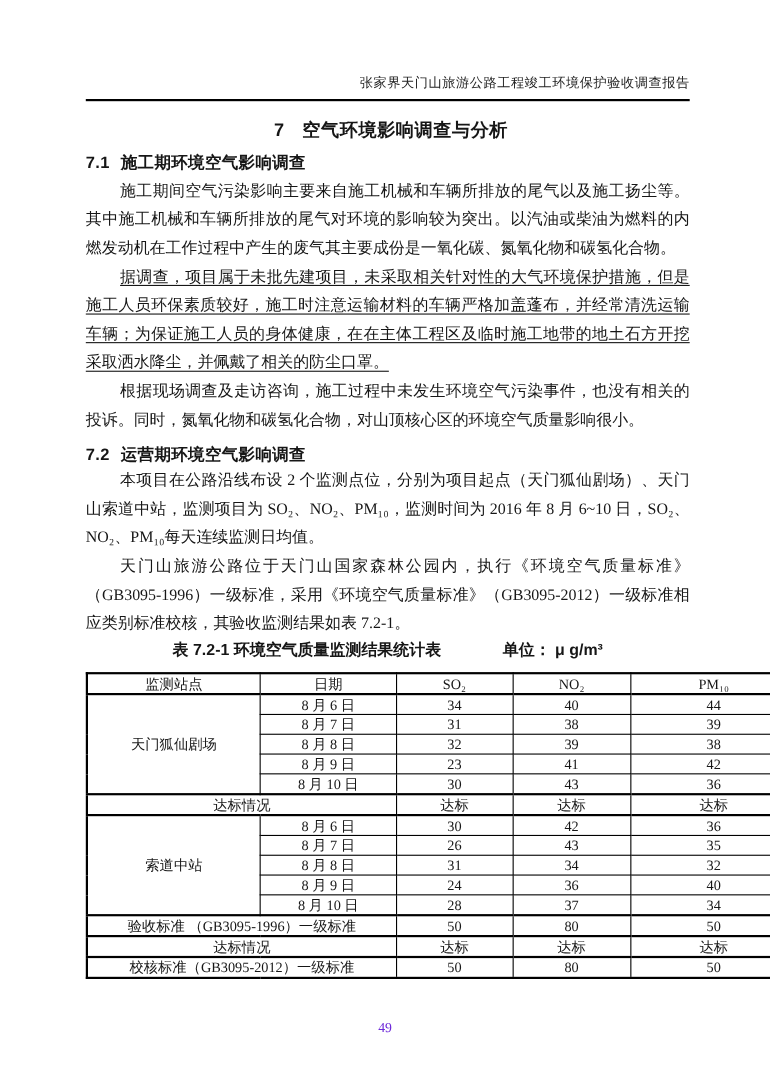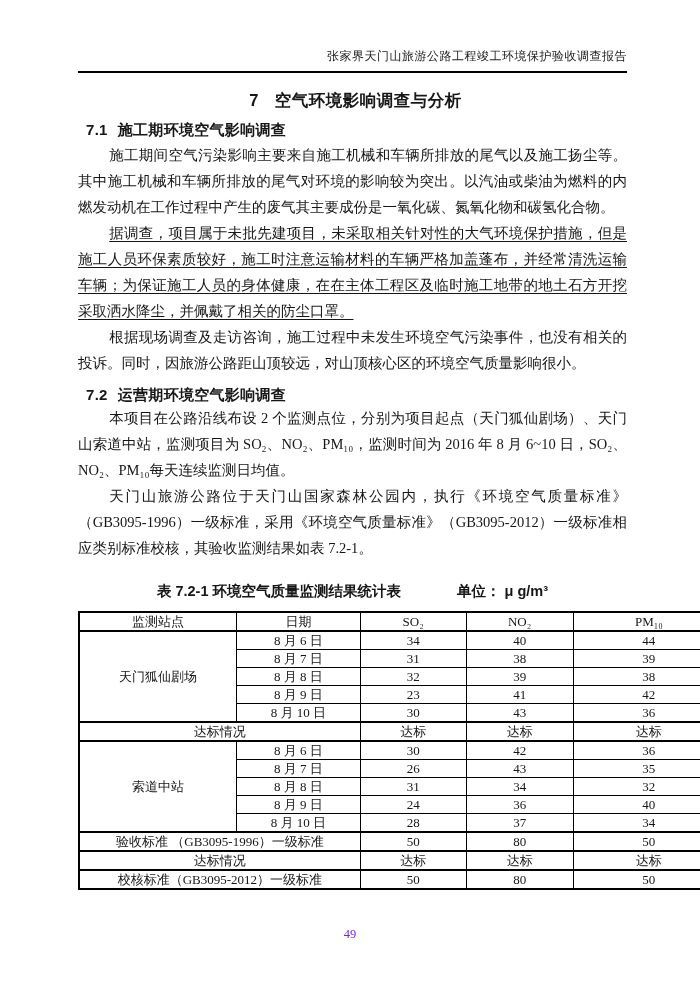--- a/index.html
+++ b/index.html
@@ -9,41 +9,41 @@
     width:700px; height:990px;
     background:#ffffff;
     color:#161616;
     font-family:"Liberation Serif","DejaVu Serif",serif;
     overflow:hidden;
     box-sizing:border-box;
   }
   .content { margin-left:78px; width:549px; }
 
   .doc-header {
-    padding-top:48px;
+    padding-top:67px;
     padding-bottom:6px;
     border-bottom:2px solid #000;
     text-align:right;
     font-size:12px;
     letter-spacing:0.5px;
     color:#222;
   }
 
   .h-lvl1 {
     margin:16px 0 0 6px;
     font-family:"Liberation Sans","DejaVu Sans",sans-serif;
     font-weight:bold;
     font-size:16.5px;
     line-height:22px;
     letter-spacing:0.5px;
     text-align:center;
   }
   .h-lvl1 .h-title { margin-left:16px; }
   .h-lvl2 {
-    margin:8px 0 0 8px;
+    margin:8px 0 0 0;
     font-family:"Liberation Sans","DejaVu Sans",sans-serif;
     font-weight:bold;
     font-size:15px;
     line-height:21px;
     letter-spacing:0.3px;
   }
   .h-lvl2 .h-title { margin-left:10px; }
 
   .para {
     margin:0 0 0 0;
@@ -56,21 +56,21 @@
   .underlined {
     text-decoration:underline;
     text-decoration-thickness:1px;
     text-underline-offset:3px;
   }
 
   .tbl-caption {
     display:flex;
     justify-content:center;
     gap:56px;
-    margin-top:20px;
+    margin-top:1px;
     font-family:"Liberation Sans","DejaVu Sans",sans-serif;
     font-weight:bold;
     font-size:14.5px;
     line-height:20px;
   }
 
   table.monitor {
     width:648px;
     margin-top:10px;
     border-collapse:collapse;
@@ -112,21 +112,21 @@
     </div>
 
     <div class="h-lvl2">
       <span class="h-num">7.1</span><span class="h-title">施工期环境空气影响调查</span>
     </div>
 
     <p class="para first">施工期间空气污染影响主要来自施工机械和车辆所排放的尾气以及施工扬尘等。其中施工机械和车辆所排放的尾气对环境的影响较为突出。以汽油或柴油为燃料的内燃发动机在工作过程中产生的废气其主要成份是一氧化碳、氮氧化物和碳氢化合物。</p>
 
     <p class="para underlined">据调查，项目属于未批先建项目，未采取相关针对性的大气环境保护措施，但是施工人员环保素质较好，施工时注意运输材料的车辆严格加盖蓬布，并经常清洗运输车辆；为保证施工人员的身体健康，在在主体工程区及临时施工地带的地土石方开挖采取洒水降尘，并佩戴了相关的防尘口罩。</p>
 
-    <p class="para">根据现场调查及走访咨询，施工过程中未发生环境空气污染事件，也没有相关的投诉。同时，因旅游公路距山顶较远，对山顶核心区的环境空气质量影响很小。</p>
+    <p class="para">根据现场调查及走访咨询，施工过程中未发生环境空气污染事件，也没有相关的投诉。同时，氮氧化物和碳氢化合物，对山顶核心区的环境空气质量影响很小。</p>
 
     <div class="h-lvl2">
       <span class="h-num">7.2</span><span class="h-title">运营期环境空气影响调查</span>
     </div>
 
 
     <p class="para">本项目在公路沿线布设 2 个监测点位，分别为项目起点（天门狐仙剧场）、天门山索道中站，监测项目为 SO₂、NO₂、PM₁₀，监测时间为 2016 年 8 月 6~10 日，SO₂、NO₂、PM₁₀每天连续监测日均值。</p>
 
     <p class="para">天门山旅游公路位于天门山国家森林公园内，执行《环境空气质量标准》（GB3095-1996）一级标准，采用《环境空气质量标准》（GB3095-2012）一级标准相应类别标准校核，其验收监测结果如表 7.2-1。</p>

Job item: Produce exactly the lines from the one containing "margin:8px 0 0 8px;" through the final line of the records above, both included, and no others.

Your solution:
-    margin:8px 0 0 8px;
+    margin:8px 0 0 0;
     font-family:"Liberation Sans","DejaVu Sans",sans-serif;
     font-weight:bold;
     font-size:15px;
     line-height:21px;
     letter-spacing:0.3px;
   }
   .h-lvl2 .h-title { margin-left:10px; }
 
   .para {
     margin:0 0 0 0;
@@ -56,21 +56,21 @@
   .underlined {
     text-decoration:underline;
     text-decoration-thickness:1px;
     text-underline-offset:3px;
   }
 
   .tbl-caption {
     display:flex;
     justify-content:center;
     gap:56px;
-    margin-top:20px;
+    margin-top:1px;
     font-family:"Liberation Sans","DejaVu Sans",sans-serif;
     font-weight:bold;
     font-size:14.5px;
     line-height:20px;
   }
 
   table.monitor {
     width:648px;
     margin-top:10px;
     border-collapse:collapse;
@@ -112,21 +112,21 @@
     </div>
 
     <div class="h-lvl2">
       <span class="h-num">7.1</span><span class="h-title">施工期环境空气影响调查</span>
     </div>
 
     <p class="para first">施工期间空气污染影响主要来自施工机械和车辆所排放的尾气以及施工扬尘等。其中施工机械和车辆所排放的尾气对环境的影响较为突出。以汽油或柴油为燃料的内燃发动机在工作过程中产生的废气其主要成份是一氧化碳、氮氧化物和碳氢化合物。</p>
 
     <p class="para underlined">据调查，项目属于未批先建项目，未采取相关针对性的大气环境保护措施，但是施工人员环保素质较好，施工时注意运输材料的车辆严格加盖蓬布，并经常清洗运输车辆；为保证施工人员的身体健康，在在主体工程区及临时施工地带的地土石方开挖采取洒水降尘，并佩戴了相关的防尘口罩。</p>
 
-    <p class="para">根据现场调查及走访咨询，施工过程中未发生环境空气污染事件，也没有相关的投诉。同时，因旅游公路距山顶较远，对山顶核心区的环境空气质量影响很小。</p>
+    <p class="para">根据现场调查及走访咨询，施工过程中未发生环境空气污染事件，也没有相关的投诉。同时，氮氧化物和碳氢化合物，对山顶核心区的环境空气质量影响很小。</p>
 
     <div class="h-lvl2">
       <span class="h-num">7.2</span><span class="h-title">运营期环境空气影响调查</span>
     </div>
 
 
     <p class="para">本项目在公路沿线布设 2 个监测点位，分别为项目起点（天门狐仙剧场）、天门山索道中站，监测项目为 SO₂、NO₂、PM₁₀，监测时间为 2016 年 8 月 6~10 日，SO₂、NO₂、PM₁₀每天连续监测日均值。</p>
 
     <p class="para">天门山旅游公路位于天门山国家森林公园内，执行《环境空气质量标准》（GB3095-1996）一级标准，采用《环境空气质量标准》（GB3095-2012）一级标准相应类别标准校核，其验收监测结果如表 7.2-1。</p>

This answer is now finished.